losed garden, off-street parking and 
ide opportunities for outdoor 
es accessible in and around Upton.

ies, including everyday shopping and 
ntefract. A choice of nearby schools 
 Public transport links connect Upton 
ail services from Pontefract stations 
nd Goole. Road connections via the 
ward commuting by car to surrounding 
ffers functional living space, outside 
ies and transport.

****************************************

Every line between the one that contains "ail services from Pontefract stations" and the last line of the listing, both included, should be retyped exactly, with nothing else added.

ail services from Pontefract stations 
nd Goole. Road connections via the 
ward commuting by car to surrounding 
ffers functional living space, outside 
ies and transport.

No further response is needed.